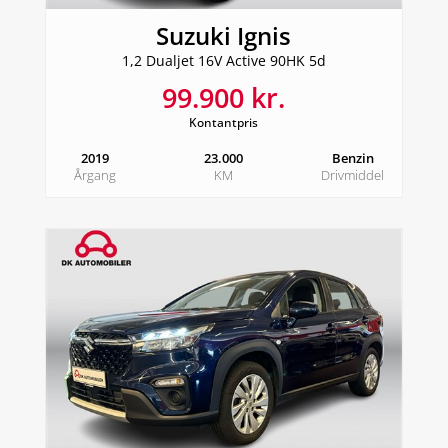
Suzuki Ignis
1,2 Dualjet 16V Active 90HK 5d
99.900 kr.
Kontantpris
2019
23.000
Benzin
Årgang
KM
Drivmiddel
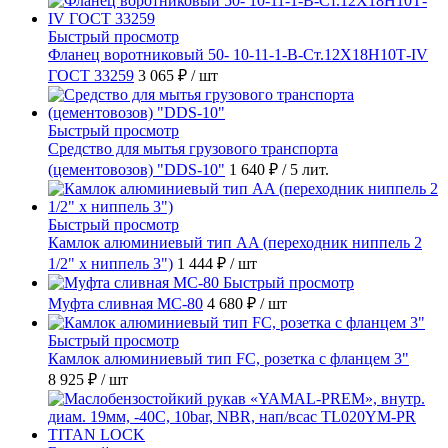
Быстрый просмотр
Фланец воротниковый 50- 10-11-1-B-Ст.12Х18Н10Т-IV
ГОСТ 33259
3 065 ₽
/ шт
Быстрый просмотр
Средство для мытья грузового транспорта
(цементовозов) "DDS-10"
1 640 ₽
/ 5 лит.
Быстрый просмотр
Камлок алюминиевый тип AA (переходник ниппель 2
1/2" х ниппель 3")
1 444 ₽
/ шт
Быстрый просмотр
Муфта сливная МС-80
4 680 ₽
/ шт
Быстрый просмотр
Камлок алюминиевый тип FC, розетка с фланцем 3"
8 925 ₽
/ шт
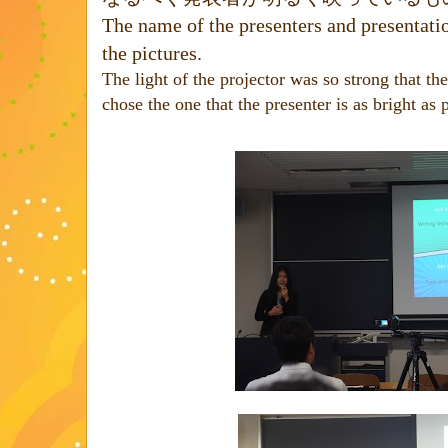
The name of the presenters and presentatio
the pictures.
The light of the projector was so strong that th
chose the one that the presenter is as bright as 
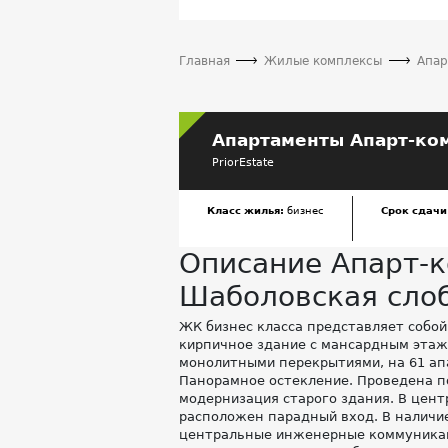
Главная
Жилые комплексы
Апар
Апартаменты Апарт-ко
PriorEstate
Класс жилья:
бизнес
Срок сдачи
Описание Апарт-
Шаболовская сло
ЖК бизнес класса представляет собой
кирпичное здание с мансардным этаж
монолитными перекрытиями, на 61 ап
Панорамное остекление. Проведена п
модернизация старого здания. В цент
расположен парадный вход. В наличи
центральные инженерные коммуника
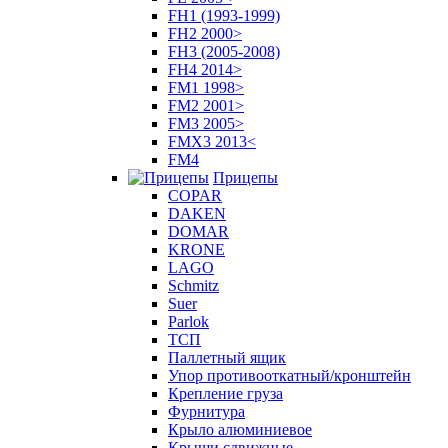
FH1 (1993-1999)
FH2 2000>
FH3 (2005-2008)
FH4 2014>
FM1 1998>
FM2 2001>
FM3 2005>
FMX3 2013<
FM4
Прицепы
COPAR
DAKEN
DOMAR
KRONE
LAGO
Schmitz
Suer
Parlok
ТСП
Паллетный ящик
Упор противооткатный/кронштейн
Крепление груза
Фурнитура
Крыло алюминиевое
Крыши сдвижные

-- -- --

Aim of the exercise:
When a line in the records holds the string "ниппель", copy that line.

Output of the task:
Камлок алюминиевый тип AA (переходник ниппель 2
1/2" х ниппель 3")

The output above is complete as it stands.